In which: hot weather reinforces the delights of woodland shade ● Corbyn and Thatcher appear to me ● Torquay reveals many facets ● what goes down inevitably goes up again ● they are strict in Babbacombe – but make interesting beach paths ● a cliff railway teases ● I see arches ● a ferry conveys me to ice-cream
Date: 20 June 2022
Time of walk: 0850 to 1515 * Today’s walking: 21.2 km * Progress along SWCP: 20.9 km Estimated ascent: 950 metres * plus earlier link to station
I parked the car at Teignmouth and got a train from there to Torquay station from where it is just a short walk to the South West Coast Path at Corbyn’s Beach
A walk along the neatly manicured beach and then a bit of promenade took me to the marina and harbours, with this modern bridge providing a linking route for pedestrians through the busy harbour area.
Torquay’s inner harbour
The SWCP then climbed up the cliffs before descending a little between high stone walls. A sign pointed left for the South West Coast Path, or straight on for “View Point of London Bridge Arch”, and though I often feel a reluctance to deviate from the route, I decided to see what London Bridge Arch was. The piece of information missing from the sign was the trivial distance of only a few metres diversion to reach the view point, and here is the arch of London Bridge.

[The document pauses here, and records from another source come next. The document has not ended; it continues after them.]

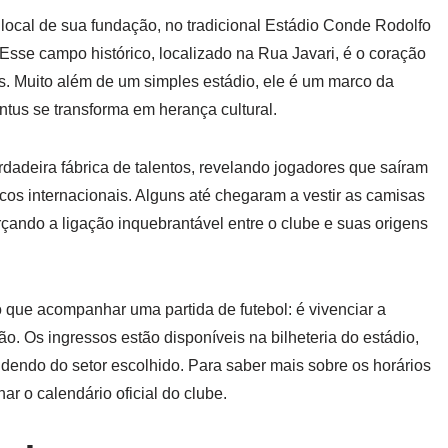
local de sua fundação, no tradicional Estádio Conde Rodolfo
Esse campo histórico, localizado na Rua Javari, é o coração
s. Muito além de um simples estádio, ele é um marco da
tus se transforma em herança cultural.
dadeira fábrica de talentos, revelando jogadores que saíram
os internacionais. Alguns até chegaram a vestir as camisas
orçando a ligação inquebrantável entre o clube e suas origens
o que acompanhar uma partida de futebol: é vivenciar a
ão. Os ingressos estão disponíveis na bilheteria do estádio,
endo do setor escolhido. Para saber mais sobre os horários
r o calendário oficial do clube.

I then climbed steeply to the top of the cliffs with their extensive views back over Torbay, and the lookout tower of the National Coastwatch Institution, before descending to the path and road along Meadfoot Beach where the waves were crashing gently against the sea wall.
From Meadfoot Beach it was an ascent again past Kilmorie to Thatcher Point from where there was a view of Thatcher Rock – so named because the rocks on the right-hand side are said to resemble a thatcher at work on the slope of a thatched roof.

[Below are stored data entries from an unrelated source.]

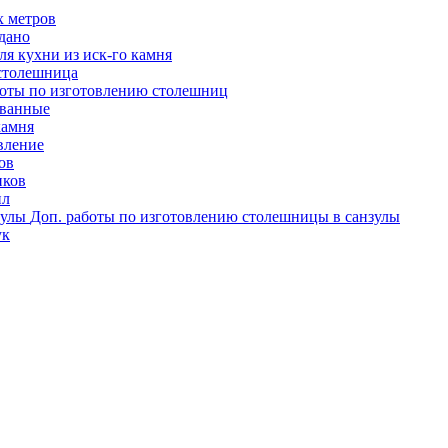
х метров
одано
я кухни из иск-го камня
столешница
оты по изготовлению столешниц
ованные
камня
вление
ов
иков
ил
Доп. работы по изготовлению столешницы в санзулы
ук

I had a little exploration of Hope’s Nose, then it was some welcome shade from the hot sun in the woods around Black Head, the route here being known as Bishop’s Walk
After the welcome woodland, it is time to cross the dry downs towards Babbacombe
They’re strict in Babbacombe
A delightful route links Babbacombe and Oddicombe
continuing to Oddicombe, where I made a short diversion from the SWCP to the beach facilities and bought a welcome cold drink and sat on the steps above the beach for a few minutes.
My route on was then up the beach access road, under the Babbacombe Cliff Railway twice before heading further north as I continued to gain height to the top of the cliffs.
After a brief return to the urban fringe, there is a short walk along cliffs tops before descending through woodland above Shag Cliff, Smugglers’ Hole, Valley of Rocks, and others of evocative names.
As I approach Maidencombe, there is a good view back to Bell Rock
Much hot undulating cliff-top walking eventually brings me to this view of Teignmouth across the unseen river, and the accurately named Shaldon Approach Golf Course.
I had a good exploration of The Ness, before descending to Shaldon. “Ferry to Teignmouth” says the fingerpost. I missed two ferries after falling into conversation with the chap sat in the chair next to the hut, just the two of us putting the world to rights, before I eventually peeled myself away and walked down the beach.
Passengers disembark the ferry ready for my trip across the River Teign.
Journey’s end – I dropped my bag off at the car and went in search of a celebratory ice-cream. Very good it was too.